Problem details
Continue the passage on William Batchelder Greene and Stephen Pearl Andrews, starting after its final sentence.

───── Text excerpt ─────

William Batchelder Greene was a 19th-century mutualist, individualist anarchist, Unitarian minister, soldier and promoter of free banking in the United States. Greene is best known for the works Mutual Banking (1850), which proposed an interest-free banking system, and Transcendentalism, a critique of the New England philosophical school. For American anarchist historian Eunice Minette Schuster, "[i]t is apparent [...] that Proudhonian Anarchism was to be found in the United States at least as early as 1848 and that it was not conscious of its affinity to the Individualist Anarchism of Josiah Warren and Stephen Pearl Andrews. [...] William B. Greene presented this Proudhonian Mutualism in its purest and most systematic form".[37]

After 1850, Greene became active in labor reform.[37] Greene was "elected vice-president of the New England Labor Reform League, the majority of the members holding to Proudhon's scheme of mutual banking, and in 1869 president of the Massachusetts Labor Union".[37] He then published Socialistic, Mutualistic, and Financial Fragments (1875).[37] He saw mutualism as the synthesis of "liberty and order."[37] His "associationism [...] is checked by individualism. [...] 'Mind your own business,' 'Judge not that ye be not judged.' Over matters which are purely personal, as for example, moral conduct, the individual is sovereign, as well as over that which he himself produces. For this reason he demands 'mutuality' in marriage – the equal right of a woman to her own personal freedom and property".[37]

Stephen Pearl Andrews

Stephen Pearl Andrews was an individualist anarchist and close associate of Josiah Warren. Andrews was formerly associated with the Fourierist movement, but converted to radical individualism after becoming acquainted with the work of Warren. Like Warren, he held the principle of "individual sovereignty" as being of paramount importance.

Andrews said that when individuals act in their own self-interest, they incidentally contribute to the well-being of others. He maintained that it is a "mistake" to create a "state, church or public morality" that individuals must serve rather than pursuing their own happiness. In Love, Marriage and Divorce, and the Sovereignty of the Individual, he says to "[g]ive up [...] the search after the remedy for the evils of government in more government. The road lies just the other way – toward individualism and freedom from all government. [...] Nature made individuals, not nations; and while nations exist at all, the liberties of the individual must perish".

───── Information given ─────

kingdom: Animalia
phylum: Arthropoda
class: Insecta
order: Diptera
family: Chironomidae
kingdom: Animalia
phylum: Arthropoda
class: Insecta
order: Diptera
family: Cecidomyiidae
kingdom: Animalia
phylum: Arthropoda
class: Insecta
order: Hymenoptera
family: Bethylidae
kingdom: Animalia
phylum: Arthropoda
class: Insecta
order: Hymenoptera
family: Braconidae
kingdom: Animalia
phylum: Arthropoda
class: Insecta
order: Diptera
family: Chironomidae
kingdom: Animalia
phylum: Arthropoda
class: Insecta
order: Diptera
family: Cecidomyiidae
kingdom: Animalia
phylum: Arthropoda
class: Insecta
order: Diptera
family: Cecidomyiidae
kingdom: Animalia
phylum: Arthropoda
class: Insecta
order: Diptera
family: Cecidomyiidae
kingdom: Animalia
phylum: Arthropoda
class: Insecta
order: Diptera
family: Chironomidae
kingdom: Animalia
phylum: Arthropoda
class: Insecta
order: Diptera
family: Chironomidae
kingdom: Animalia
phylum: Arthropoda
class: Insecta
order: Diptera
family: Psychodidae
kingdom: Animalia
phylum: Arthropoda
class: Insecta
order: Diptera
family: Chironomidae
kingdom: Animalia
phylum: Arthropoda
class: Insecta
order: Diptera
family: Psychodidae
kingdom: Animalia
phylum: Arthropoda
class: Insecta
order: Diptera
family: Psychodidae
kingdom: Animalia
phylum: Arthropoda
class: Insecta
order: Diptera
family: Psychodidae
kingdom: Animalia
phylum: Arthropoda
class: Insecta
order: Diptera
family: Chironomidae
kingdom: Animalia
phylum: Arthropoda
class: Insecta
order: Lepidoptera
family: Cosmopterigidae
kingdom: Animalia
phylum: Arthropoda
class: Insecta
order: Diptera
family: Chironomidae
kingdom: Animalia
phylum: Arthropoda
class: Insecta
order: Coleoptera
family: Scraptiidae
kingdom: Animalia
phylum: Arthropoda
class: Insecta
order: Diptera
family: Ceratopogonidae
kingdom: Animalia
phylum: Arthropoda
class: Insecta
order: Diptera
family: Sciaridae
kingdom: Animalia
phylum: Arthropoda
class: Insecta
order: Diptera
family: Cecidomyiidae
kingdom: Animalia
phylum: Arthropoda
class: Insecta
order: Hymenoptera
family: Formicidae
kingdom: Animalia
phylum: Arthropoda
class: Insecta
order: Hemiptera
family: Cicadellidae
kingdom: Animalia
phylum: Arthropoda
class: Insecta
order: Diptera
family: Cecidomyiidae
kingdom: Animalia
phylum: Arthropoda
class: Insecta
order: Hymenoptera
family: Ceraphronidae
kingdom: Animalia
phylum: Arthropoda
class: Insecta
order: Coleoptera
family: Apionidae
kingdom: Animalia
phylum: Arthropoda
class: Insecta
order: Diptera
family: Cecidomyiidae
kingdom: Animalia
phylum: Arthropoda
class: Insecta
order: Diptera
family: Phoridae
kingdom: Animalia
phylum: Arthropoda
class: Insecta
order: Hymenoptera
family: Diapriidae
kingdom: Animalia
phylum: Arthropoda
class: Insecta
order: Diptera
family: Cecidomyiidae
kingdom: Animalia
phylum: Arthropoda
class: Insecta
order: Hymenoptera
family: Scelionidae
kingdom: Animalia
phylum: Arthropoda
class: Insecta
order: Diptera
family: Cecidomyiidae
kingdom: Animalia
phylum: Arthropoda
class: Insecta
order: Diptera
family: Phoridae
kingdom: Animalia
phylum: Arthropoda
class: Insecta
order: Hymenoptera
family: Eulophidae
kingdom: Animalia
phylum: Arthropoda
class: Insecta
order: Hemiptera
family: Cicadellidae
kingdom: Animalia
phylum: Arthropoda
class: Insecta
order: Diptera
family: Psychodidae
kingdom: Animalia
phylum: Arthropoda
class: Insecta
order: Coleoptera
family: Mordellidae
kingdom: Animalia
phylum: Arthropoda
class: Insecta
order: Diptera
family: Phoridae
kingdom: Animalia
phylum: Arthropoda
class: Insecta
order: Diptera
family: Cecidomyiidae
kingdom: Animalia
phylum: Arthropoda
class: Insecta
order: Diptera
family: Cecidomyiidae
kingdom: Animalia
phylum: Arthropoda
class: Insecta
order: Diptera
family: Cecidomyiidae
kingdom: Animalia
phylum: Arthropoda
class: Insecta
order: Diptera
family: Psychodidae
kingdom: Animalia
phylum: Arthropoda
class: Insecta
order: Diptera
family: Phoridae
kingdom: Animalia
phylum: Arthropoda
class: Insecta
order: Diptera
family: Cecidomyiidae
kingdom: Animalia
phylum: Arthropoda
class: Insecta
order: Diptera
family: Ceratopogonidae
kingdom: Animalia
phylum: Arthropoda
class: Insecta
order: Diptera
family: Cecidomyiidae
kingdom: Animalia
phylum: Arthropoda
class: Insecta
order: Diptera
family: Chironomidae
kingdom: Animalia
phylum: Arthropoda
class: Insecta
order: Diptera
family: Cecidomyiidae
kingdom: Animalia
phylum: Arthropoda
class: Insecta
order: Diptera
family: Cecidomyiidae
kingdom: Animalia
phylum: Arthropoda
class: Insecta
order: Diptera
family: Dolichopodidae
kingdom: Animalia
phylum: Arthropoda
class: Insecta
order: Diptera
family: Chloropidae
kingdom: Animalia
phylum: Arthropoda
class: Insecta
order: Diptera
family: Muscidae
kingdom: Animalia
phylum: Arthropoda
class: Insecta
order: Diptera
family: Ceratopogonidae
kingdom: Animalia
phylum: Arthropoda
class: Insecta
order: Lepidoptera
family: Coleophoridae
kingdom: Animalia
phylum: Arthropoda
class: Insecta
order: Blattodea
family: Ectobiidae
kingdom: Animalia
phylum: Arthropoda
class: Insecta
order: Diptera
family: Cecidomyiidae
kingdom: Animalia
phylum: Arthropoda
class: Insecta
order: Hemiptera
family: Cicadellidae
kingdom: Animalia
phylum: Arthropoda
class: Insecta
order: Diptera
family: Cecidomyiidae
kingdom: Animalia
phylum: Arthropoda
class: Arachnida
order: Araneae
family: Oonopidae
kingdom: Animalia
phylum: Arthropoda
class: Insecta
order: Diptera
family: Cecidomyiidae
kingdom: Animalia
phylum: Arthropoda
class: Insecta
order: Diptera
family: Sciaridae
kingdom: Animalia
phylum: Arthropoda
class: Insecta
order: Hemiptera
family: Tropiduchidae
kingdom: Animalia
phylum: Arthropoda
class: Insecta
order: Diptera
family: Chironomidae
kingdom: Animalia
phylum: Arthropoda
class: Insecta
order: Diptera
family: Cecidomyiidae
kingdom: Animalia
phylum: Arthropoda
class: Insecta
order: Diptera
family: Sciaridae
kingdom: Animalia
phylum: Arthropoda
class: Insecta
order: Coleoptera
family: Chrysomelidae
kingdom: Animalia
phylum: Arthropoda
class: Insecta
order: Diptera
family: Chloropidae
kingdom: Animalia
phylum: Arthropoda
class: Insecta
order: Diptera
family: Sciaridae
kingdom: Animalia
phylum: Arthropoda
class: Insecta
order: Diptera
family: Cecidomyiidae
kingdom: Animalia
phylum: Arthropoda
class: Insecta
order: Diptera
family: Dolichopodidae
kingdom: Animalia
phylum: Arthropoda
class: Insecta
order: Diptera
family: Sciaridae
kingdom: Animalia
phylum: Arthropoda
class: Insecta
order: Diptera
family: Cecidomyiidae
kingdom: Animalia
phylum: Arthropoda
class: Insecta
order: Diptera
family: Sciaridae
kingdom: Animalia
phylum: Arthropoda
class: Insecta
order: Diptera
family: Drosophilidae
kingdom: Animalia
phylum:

─────

Task response
Contemporary American anarchist Hakim Bey reports that "Steven Pearl Andrews [...] was not a fourierist, but he lived through the brief craze for phalansteries in America & adopted a lot of fourierist principles & practices [...], a maker of worlds out of words. He syncretized Abolitionism, Free Love, spiritual universalism, [Josiah] Warren, & Fourier into a grand utopian scheme he called the Universal Pantarchy". Bey further states that Andrews was "instrumental in founding several 'intentional communities,' including the 'Brownstone Utopia' on 14th St. in New York, & 'Modern Times' in Brentwood, Long Island. The latter became as famous as the best-known fourierist communes (Brook Farm in Massachusetts & the North American Phalanx in New Jersey) – in fact, Modern Times became downright notorious (for 'Free Love') & finally foundered under a wave of scandalous publicity. Andrews (& Victoria Woodhull) were members of the infamous Section 12 of the 1st International, expelled by Marx for its anarchist, feminist, & spiritualist tendencies.[38]

Free love

An important current within American individualist anarchism is free love.[39] Free love advocates sometimes traced their roots back to Josiah Warren and to experimental communities, viewed sexual freedom as a clear, direct expression of an individual's self-ownership. Free love particularly stressed women's rights since most sexual laws discriminated against women such as with marriage laws and anti-birth control measures.[39]

The most important American free love journal was Lucifer the Lightbearer (1883–1907) edited by Moses Harman and Lois Waisbrooker.[40] However, there also existed Angela Heywood and Ezra Heywood's The Word (1872–1890, 1892–1893).[39]

M. E. Lazarus was an important American individualist anarchist who promoted free love.[39] Hutchins Hapgood was an American journalist, author, individualist anarchist and philosophical anarchist who was well known within the Bohemian environment of around the start of the 20th century New York City. He advocated free love and committed adultery frequently. Hapgood was a follower of the German philosophers Max Stirner and Friedrich Nietzsche.[41]

Lucifer the Lightbearer

 
Lucifer the Lightbearer, an influential American free love journal

According to Harman, the mission of Lucifer the Lightbearer was "to help woman to break the chains that for ages have bound her to the rack of man-made law, spiritual, economic, industrial, social and especially sexual, believing that until woman is roused to a sense of her own responsibility on all lines of human endeavor, and especially on lines of her special field, that of reproduction of the race, there will be little if any real advancement toward a higher and truer civilization". The name was chosen because "Lucifer, the ancient name of the Morning Star, now called Venus, seems to us unsurpassed as a cognomen for a journal whose mission is to bring light to the dwellers in darkness".

In February 1887, the editors and publishers of Lucifer were arrested after the journal ran afoul of the Comstock Act for the publication of a letter condemning forced sex within marriage, which the author identified as rape. The Comstock Act specifically prohibited the discussion of marital rape. A Topeka district attorney eventually handed down 216 indictments. In February 1890, Harman, now the sole producer of Lucifer, was again arrested on charges resulting from a similar article written by a New York physician. As a result of the original charges, Harman would spend large portions of the next six years in prison.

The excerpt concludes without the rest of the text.